Edwin Arlington Robinson—the poor man was called Edward half the time, and even Robertson once—was born at Head Tide, Maine, in 1869, though he is always associated with Gardiner, Maine, where the family moved in 1870. He parceled his life out between Gardiner (the fictitious Tilbury Town), the MacDowell Colony in New Hampshire, and New York City. He never married, and died in New York City in 1935. In his 2007 biography, Scott Donaldson calls Robinson “our first truly modern poet.” The Victorian poets (Tennyson, Arnold) and their American counterparts (Longfellow, Bryant) were in decline toward the century’s close, as was their Victorian world-view. A new sensibility was being born, one that did not eschew rhyme and meter but that also saw the world with a wary, if not jaundiced, eye. A.E. Housman (“Loveliest of trees, the cherry now / Is hung with bloom along the bow”) and E. A. Robinson are cut from the same bolt of cloth, speak in almost identical new voices.
Like Dickens and H.H. Munro, Robinson had a genius for names: Miniver Cheevy, Eben Flood, Aaron Stark, Fleming Helphenstine.

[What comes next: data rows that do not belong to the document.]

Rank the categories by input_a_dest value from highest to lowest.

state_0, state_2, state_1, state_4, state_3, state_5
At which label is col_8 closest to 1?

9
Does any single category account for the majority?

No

Consider “The man Flammonde, from God knows where….” The name suggests both “flamboyant” and “worldly,” but is he a savior or a charlatan? We’ll never know and always doubt (“What small satanic sort of kink / Was in his brain…?”). I find it the most unsettling of his many unsettling poems.

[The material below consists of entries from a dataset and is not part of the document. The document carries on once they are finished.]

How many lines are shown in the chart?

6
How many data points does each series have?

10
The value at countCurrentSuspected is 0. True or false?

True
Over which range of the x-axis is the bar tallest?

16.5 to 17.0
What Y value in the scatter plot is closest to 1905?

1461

He had a genius, too, for the aphoristic line. In fact, I got to thinking about Robinson a couple of weeks ago when I quoted a line to a forlorn friend: “Familiar as an old mistake, / And futile as regret.” No, that’s not Miniver Cheevy, it’s Bewick Finzer, in whom shines “The cleanliness of indigence / The brilliance of despair.” And the music! Consider the skirling rhythm of “John Evereldown” (“Where are you going to-night, to-night, / Where are you going, John Evereldown?”) who “follow[s] the women wherever they call…God knows I pray to be done with it all, / But God is no friend to John Evereldown.” He is almost comic in his lust. (Elsewhere, Robinson refers to him as “that skirt-crazed reprobate.”) And then we have Luke Havergal, who suffers the torments of lost love in a poem vibrant with the horror of a Poe or a Lovecraft. Hear how Robinson makes these lines prance like a horse in dressage, quick-stepping at the end: “Out of a grave I come to tell you this / Out of a grave I COME to QUENCH the KISS / That FLAMES….”). Wow. This is not just a great poet but a superb craftsman. His monogram—EAR—is a perfect and true pun.

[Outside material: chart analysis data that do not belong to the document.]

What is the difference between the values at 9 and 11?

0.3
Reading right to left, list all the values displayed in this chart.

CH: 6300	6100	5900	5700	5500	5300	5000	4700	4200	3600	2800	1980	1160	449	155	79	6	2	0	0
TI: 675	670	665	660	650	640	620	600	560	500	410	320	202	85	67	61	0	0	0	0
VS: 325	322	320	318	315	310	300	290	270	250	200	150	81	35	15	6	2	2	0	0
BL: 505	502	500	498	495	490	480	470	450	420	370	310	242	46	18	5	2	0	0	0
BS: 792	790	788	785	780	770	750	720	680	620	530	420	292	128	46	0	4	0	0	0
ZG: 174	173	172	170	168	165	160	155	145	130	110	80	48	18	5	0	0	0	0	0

Surely everyone knows “Richard Cory.” He is the model of a perfect gentleman, a man who bears his good fortune with civility and grace. So the last stanza hits us like a brickbat:
So on we worked, and waited for the light,
And went without the meat, and cursed the bread;
And Richard Cory, one calm summer night,
Went home and put a bullet through his head.
Sixteen simple lines. A lesser poet would need twice that.
Death and loss, irony and pathos. It’s all there in these hapless creatures. If you don’t know Richard Cory, I’ll bet you know old Eben Flood, who throws himself a party as he totters home in the moonlight. It is a wonderful comic performance, this picture of a drunken old coot who treats his jug as a mother would treat her baby (“He set the jug down slowly at his feet / With trembling care, knowing that most things break”). That line should have forewarned us that this poem is going to break our hearts, that Eben Flood is brother to Sir Bedivere, bereft of his king and of all the life that he ever knew:
“For auld lang syne.” The weary throat gave out,
The last word wavered, and the song was done.
He raised again the jug regretfully
And shook his head, and was again alone.
There was not much that was ahead of him,
And there was nothing in the town below—
Where strangers would have shut the many doors
That many friends had opened long ago.
Get thee to the nearest library and check out some Robinson. You’ll thank me.